20 Der Senat muss abschließend nicht entscheiden, inwieweit es auch
unter Berücksichtigung des Umstandes, dass das Pferd letztlich an den
Verkäufer zurückzugeben sein dürfte, geboten sein kann, den Verkäufer
zunächst auf Rückabwicklung des Vertrages in Anspruch zu nehmen. Das wäre
jedenfalls nur dann anzunehmen, wenn die Rückabwicklung der einfachere und
jedenfalls nicht aufwändigere Weg der Schadloshaltung wäre (vgl.

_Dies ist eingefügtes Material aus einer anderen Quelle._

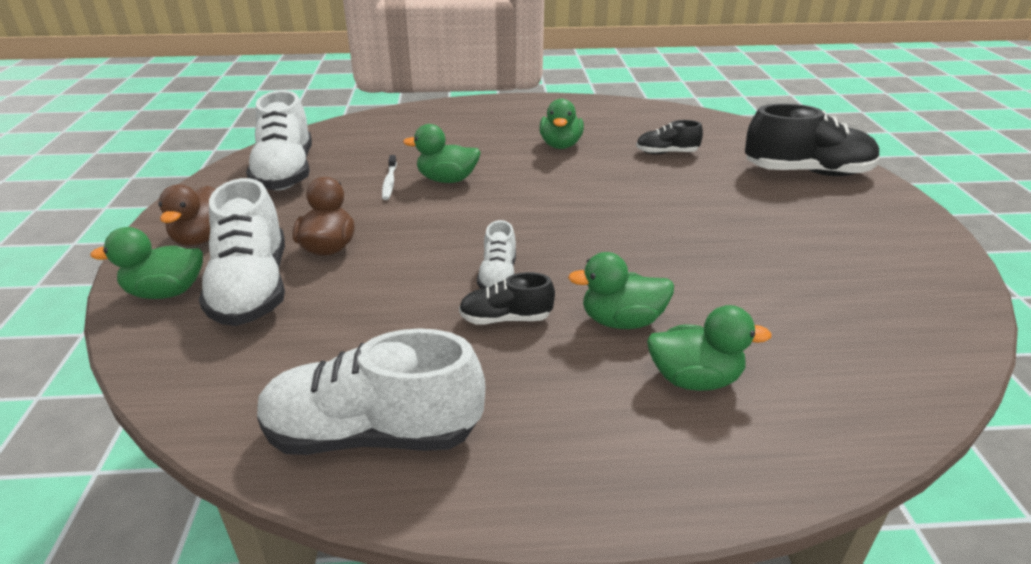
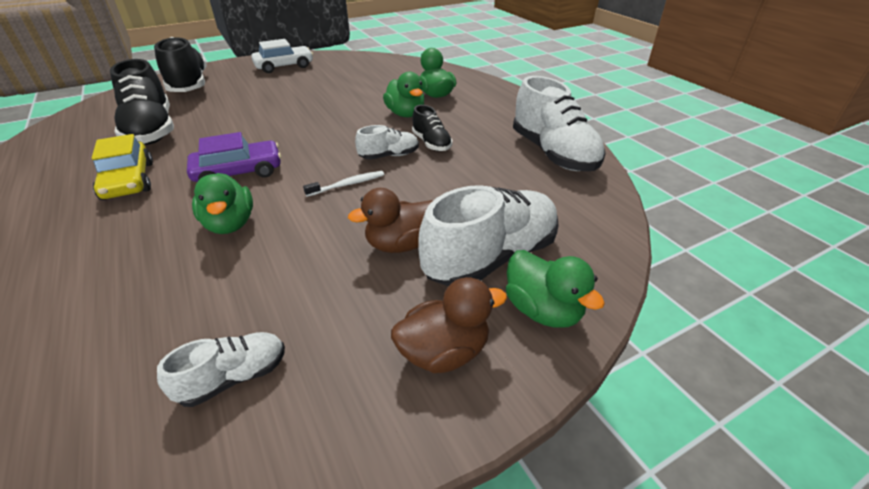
camera: 115 degrees left, 5 degrees up
(286, 173) = (234, 377): white shoe -> white shoe, size x0.52
(389, 182) = (245, 261): white toothbrush -> white toothbrush (347, 184)
(536, 188) = (238, 172): none -> purple car
(560, 145) = (128, 180): green duck -> yellow car
(666, 153) = (151, 130): black shoe -> black shoe, size x1.93
(889, 244) = (284, 66): none -> white car

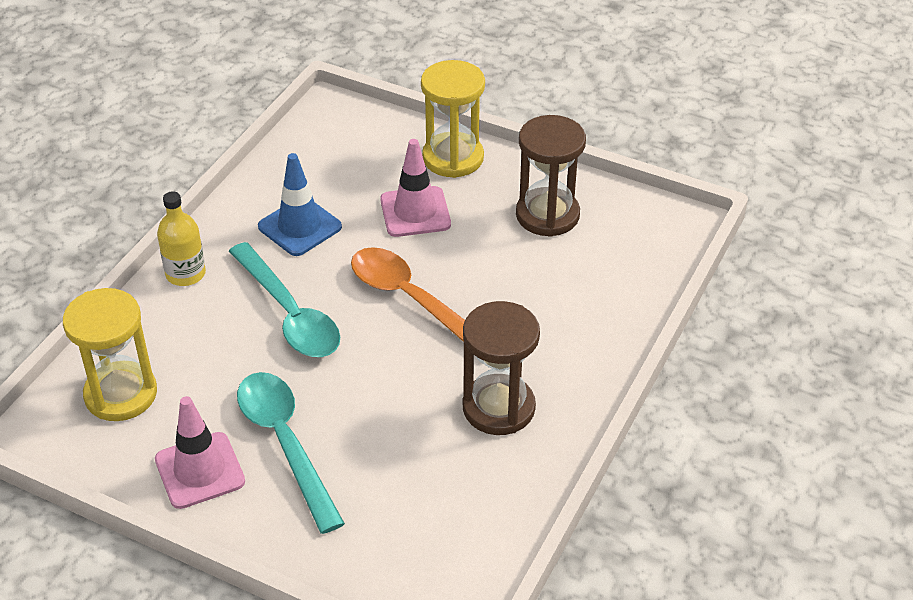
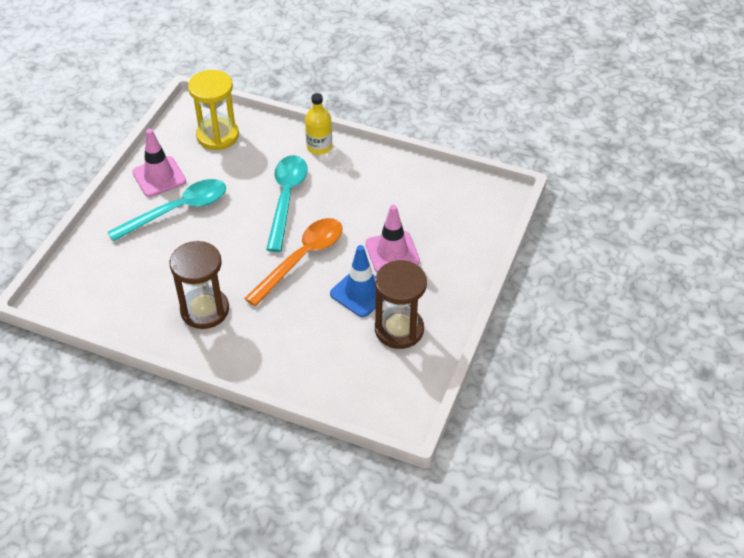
camera: 85 degrees right, 5 degrees up
(289, 314) = (286, 199): turquoise spoon -> turquoise spoon turned 135 degrees clockwise
(299, 227) = (369, 194): blue traffic cone -> blue traffic cone (361, 292)
(453, 158) = (456, 269): yellow hourglass -> none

Staudinger/Noack,BGB, 2005, § 427 Rn. 29). Diese Voraussetzungen
sind hier nicht gegeben. Die Verkäuferin ist nicht bereit, Zug um Zug gegen
Rückübereignung des Pferdes den Kaufpreis zurückzuzahlen und der Klägerin
die notwendigen Verwendungen auf das Tier zu ersetzen. Zu einer
gerichtlichen Geltendmachung ihrer Ansprüche gegen die Verkäuferin ist die
Klägerin vor einer Inanspruchnahme des Beklagten gemäß § 242 BGB nicht
verpflichtet. Unerheblich ist der Umstand, dass die Klägerin gegen
die Verkäuferin ein selbständiges Beweisverfahren eingeleitet hat. Es ist
nicht rechtsmissbräuchlich, wenn sie die gerichtliche Auseinandersetzung mit
der Verkäuferin meidet und diese mit dem Beklagten sucht. Welche Kosten die
Ankaufsuntersuchung verursacht hat, ist in diesem Zusammenhang ohne Belang.